I am always glad to see more people blogging! and in the spirit of Pol's very good first post I want to point out that I mostly agree here, but as an aspiring IP law crank I find this bit troubling:
On the other hand, some will argue that a true radical game cannot be made through capitalist production processes (arguably true), and therefore call for gamedevs to make truly radical games: with no funding, with no IP/fully open source, not sold on the market. Such morality calls directed at people who make a living by selling games and also intend for people to play their games and have built a sense of their craft among a community of peers that is inseparable from the market are trite nonsense (imo!), and themselves a form of DISCOURSE that is more concerned with abstract morality posturing than the articulation of a political project with concrete impact and actionable steps.
I'd be interested, I guess, in cases where people are actually doing this? This sentiment feeeeeels in the genre of a variety of complaints I've seen recently that are aimed at free things, bad things, unmarketable things etc as either literally or rhetorically mucking up the works and deflating the financial/aesthetic/moral/political/etc value of the cultural field in general. I think this leans dangerously close to getting mad at something that basically does not exist in any empowered or meaningful sense (Jason Rohrer infamously tried to un-public domain work that he released to the public domain as soon as a port of his game for the Chinese market used the code and assets in question, which I think is evidence that in general people do not understand what working outside of IP law would actually look like).
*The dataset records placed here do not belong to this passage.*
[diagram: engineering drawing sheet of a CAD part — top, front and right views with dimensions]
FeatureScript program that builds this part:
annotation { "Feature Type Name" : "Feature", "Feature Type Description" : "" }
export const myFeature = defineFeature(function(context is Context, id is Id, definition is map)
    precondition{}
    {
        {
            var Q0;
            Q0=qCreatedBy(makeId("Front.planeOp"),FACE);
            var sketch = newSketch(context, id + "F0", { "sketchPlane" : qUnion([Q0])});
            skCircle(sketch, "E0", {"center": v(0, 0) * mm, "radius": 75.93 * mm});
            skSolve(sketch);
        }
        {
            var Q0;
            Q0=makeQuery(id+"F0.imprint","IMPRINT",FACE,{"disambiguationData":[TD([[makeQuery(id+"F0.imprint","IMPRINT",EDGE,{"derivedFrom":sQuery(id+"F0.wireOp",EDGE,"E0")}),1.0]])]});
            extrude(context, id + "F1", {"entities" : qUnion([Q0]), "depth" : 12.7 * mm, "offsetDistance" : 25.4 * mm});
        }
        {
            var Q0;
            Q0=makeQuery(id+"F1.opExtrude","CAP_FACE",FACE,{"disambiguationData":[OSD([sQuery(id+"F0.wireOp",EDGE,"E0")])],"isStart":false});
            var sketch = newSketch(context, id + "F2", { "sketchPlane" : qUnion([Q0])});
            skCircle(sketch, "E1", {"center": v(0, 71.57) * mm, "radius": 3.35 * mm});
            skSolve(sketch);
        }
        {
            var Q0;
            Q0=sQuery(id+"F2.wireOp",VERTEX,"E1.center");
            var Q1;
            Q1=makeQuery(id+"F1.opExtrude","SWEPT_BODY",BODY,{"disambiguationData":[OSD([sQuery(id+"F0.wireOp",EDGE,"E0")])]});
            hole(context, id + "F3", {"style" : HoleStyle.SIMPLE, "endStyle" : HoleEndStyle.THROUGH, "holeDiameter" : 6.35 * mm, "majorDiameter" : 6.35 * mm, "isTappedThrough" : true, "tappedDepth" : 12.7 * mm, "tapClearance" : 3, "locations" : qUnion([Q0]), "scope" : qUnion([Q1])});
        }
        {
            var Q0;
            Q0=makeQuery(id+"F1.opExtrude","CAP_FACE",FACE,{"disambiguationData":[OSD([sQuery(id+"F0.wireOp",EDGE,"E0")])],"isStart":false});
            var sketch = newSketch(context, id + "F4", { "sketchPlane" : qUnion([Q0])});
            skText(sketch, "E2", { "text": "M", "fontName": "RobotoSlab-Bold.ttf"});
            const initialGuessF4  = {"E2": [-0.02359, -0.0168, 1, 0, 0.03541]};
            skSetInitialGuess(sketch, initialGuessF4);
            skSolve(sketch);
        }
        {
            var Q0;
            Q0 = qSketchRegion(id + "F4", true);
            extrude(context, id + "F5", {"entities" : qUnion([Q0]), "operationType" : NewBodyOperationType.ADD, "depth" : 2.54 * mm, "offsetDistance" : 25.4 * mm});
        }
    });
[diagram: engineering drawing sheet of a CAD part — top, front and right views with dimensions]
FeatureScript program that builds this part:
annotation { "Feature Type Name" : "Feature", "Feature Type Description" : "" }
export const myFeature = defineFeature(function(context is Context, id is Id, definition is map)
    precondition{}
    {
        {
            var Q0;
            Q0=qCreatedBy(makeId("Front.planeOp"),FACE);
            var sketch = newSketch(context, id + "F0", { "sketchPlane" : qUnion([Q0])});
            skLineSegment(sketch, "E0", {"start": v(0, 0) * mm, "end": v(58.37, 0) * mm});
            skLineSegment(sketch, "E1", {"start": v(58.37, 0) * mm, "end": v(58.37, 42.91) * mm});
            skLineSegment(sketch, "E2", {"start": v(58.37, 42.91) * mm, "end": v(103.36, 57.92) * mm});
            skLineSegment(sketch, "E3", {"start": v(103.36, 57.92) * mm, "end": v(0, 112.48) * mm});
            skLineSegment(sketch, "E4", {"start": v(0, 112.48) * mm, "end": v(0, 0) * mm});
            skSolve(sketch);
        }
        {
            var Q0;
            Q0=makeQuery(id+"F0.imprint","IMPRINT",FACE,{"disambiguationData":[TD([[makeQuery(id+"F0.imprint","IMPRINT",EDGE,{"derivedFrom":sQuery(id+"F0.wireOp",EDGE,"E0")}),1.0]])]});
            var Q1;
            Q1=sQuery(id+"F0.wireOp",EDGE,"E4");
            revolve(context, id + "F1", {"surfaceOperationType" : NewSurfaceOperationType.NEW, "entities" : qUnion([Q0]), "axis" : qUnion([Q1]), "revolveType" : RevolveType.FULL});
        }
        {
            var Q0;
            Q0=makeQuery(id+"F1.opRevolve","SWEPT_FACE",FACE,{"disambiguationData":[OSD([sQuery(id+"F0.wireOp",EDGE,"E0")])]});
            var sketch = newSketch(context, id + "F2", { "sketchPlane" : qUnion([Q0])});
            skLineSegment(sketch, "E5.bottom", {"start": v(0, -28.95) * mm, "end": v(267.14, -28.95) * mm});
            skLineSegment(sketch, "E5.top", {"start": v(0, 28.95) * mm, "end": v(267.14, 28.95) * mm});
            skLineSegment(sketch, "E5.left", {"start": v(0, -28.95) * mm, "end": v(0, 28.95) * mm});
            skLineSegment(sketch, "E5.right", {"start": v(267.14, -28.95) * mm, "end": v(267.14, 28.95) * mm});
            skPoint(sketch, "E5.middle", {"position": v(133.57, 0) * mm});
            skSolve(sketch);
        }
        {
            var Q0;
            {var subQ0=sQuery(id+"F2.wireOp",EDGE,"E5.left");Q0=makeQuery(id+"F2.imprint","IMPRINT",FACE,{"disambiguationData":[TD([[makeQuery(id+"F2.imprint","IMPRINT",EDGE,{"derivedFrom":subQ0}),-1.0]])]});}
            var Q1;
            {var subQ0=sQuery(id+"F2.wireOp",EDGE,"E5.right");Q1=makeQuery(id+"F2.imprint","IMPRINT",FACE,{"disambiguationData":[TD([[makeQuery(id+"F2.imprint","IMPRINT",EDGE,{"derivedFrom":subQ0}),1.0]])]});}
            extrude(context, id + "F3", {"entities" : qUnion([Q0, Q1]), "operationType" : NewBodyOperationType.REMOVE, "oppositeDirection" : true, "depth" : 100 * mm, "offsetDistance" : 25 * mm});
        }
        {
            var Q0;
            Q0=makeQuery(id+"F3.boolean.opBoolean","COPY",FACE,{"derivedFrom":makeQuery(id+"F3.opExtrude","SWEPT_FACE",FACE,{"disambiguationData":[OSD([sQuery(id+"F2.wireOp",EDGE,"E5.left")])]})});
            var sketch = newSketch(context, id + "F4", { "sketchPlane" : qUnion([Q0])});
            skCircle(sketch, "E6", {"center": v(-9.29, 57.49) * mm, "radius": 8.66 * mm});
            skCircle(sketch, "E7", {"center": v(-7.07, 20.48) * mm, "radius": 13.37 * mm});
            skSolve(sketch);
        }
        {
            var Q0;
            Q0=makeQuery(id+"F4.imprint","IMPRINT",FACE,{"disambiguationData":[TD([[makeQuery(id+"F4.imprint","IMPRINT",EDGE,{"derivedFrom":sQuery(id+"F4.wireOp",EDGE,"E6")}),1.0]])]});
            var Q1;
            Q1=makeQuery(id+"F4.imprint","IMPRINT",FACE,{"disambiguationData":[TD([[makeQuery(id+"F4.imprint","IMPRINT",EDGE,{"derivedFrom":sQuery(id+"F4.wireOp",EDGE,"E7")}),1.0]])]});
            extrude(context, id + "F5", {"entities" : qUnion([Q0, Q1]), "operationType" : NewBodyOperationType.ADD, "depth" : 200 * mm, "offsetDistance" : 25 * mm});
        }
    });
Momentarily feeling this way is fine so long as you can localize it to one irritating person online, but framing it as a threat in terms of political inertia I think underestimates the degree to which the mainstream is oriented towards completely eradicating any free, non-professional, non-commercial, non-IP-oriented ways of making and distributing work right now. Which is to say my position is basically that we are obligated to assert the value of these practices, right now, regardless of how we personally get paid or the role IP and platforms play in our own work.
That it's not well understood how or why people do these things, and that simply asserting its value is often received as a radical statement of moral judgement against professionals is a symptom of how bad the situation is over the past few years, I think! These approaches have to coexist conceptually if we're going to move from one to the other (or even work towards a world where people have more of an option of doing so), and I don't think there's necessarily an ideological or political problem with that (I'm uninterested in morals in this case, lol).
It's interesting to bring up a sense of craft and community as something that exists and is developed in the professional sphere, since people like Lana Polansky have observed that the identification and consolidation of a variety of independent, artistic, hobbyist, etc game and software making practices into a homogenized "indie game" commodity that can be plugged into specific commercial storefronts as content has basically served to erase knowledge of and access to this particular moment's pre-history. In this case, the specific communities and approach to craft that existed in these different niches have all been shoved together, and the "community" and "craft" here are moreso received from the industry than emerging organically or situationally, even if it feels that way on the inside. It's very illustrative of what I mean.
I worry about people using the excuse of paying their bills or operating in a space of their peers (which again, are sympathetic and reasonable things to desire, I feel like I have to re-articulate because every time I bring this up people seem to act like by just broaching these issues I am taking an all-or-nothing position!) to become a bit too precious or sentimental about this situation in a way that precludes imagining anything differently and realistically engaging with those possibilities. I think pointing out that, for example, IP law operates primarily in perverse incentives that do the opposite of protecting artists' rights and rewarding creativity, or that currency is a sort of double-alienation which returns our innate capacities to us in an incomplete form but also a form only legible within capitalism is obviously very different from telling someone they HAVE to work a certain way, and even people making deliberately provocative statements along those lines are rarely in a position to do anything to you personally about it; it's most often people who have been excluded from commercialization and professionalization due to physical capability, social status, the nature of their work, etc, in the first place.
Arguments that critique (which is not necessarily moral culpability), especially from people who do not have access in these areas can meaningfully drag down people who are already working as professionals strike me as strange, like, if we're worried about inertia, isn't it typically observed to be the other way around? I think we need to let go of the prescriptiveness and defensiveness just a bit to really be able to examine what norms are imposed by professionalization, and existing distribution, education, community, criticism and IP standards, especially if we want to change them.